#### [REQUIRED WORK]
What lines in the entries hold the string "capacity"? List them.

#### [INPUT MATERIAL]
────────────────────────────────────────

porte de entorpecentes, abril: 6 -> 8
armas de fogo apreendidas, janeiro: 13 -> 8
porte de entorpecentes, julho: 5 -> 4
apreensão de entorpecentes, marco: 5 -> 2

────────────────────────────────────────

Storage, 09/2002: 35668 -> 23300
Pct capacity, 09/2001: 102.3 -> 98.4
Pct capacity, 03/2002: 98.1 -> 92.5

────────────────────────────────────────

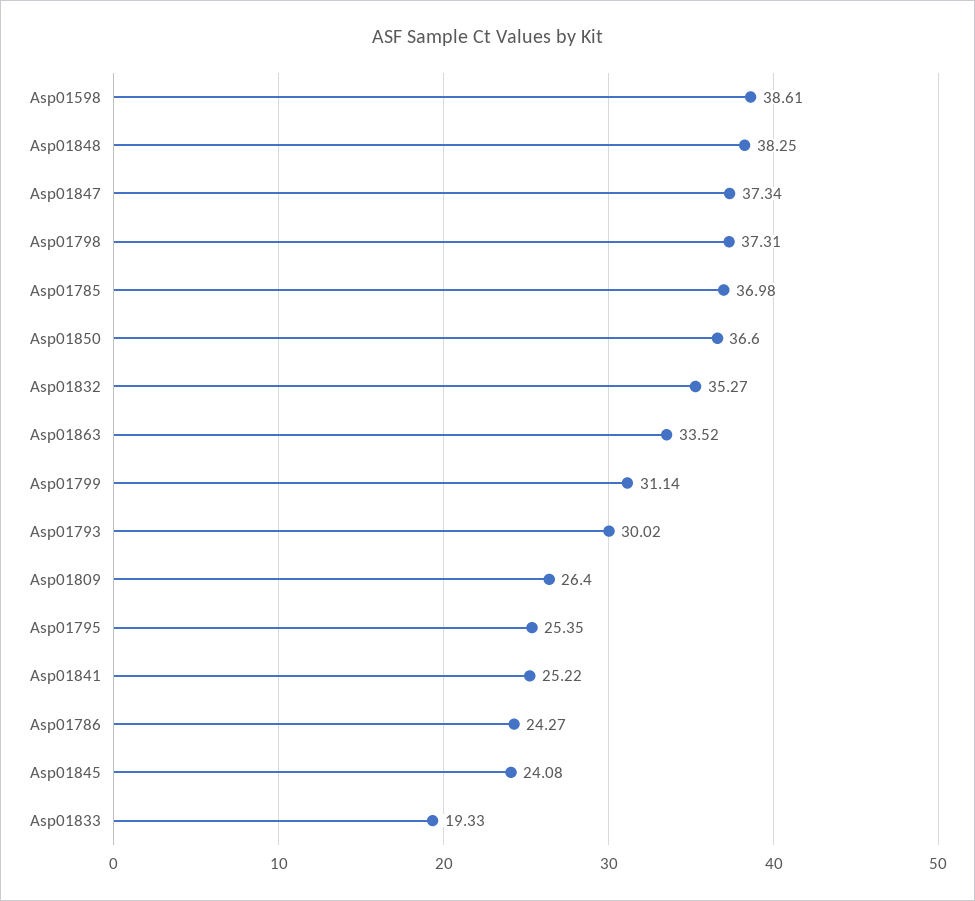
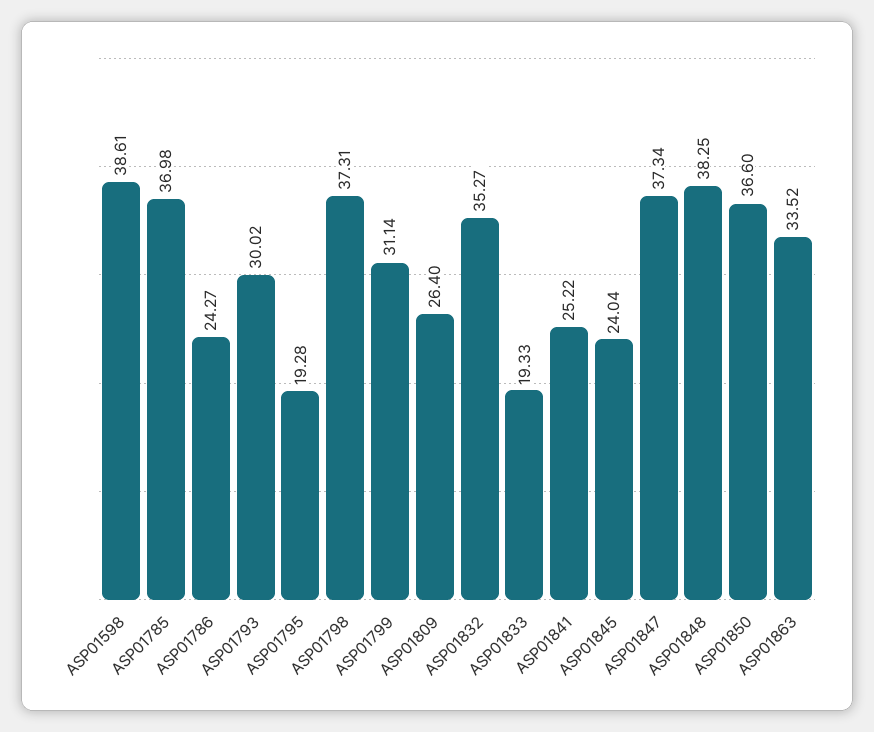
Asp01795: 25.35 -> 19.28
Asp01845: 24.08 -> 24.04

────────────────────────────────────────

#### [SOLUTION]
Pct capacity, 09/2001: 102.3 -> 98.4
Pct capacity, 03/2002: 98.1 -> 92.5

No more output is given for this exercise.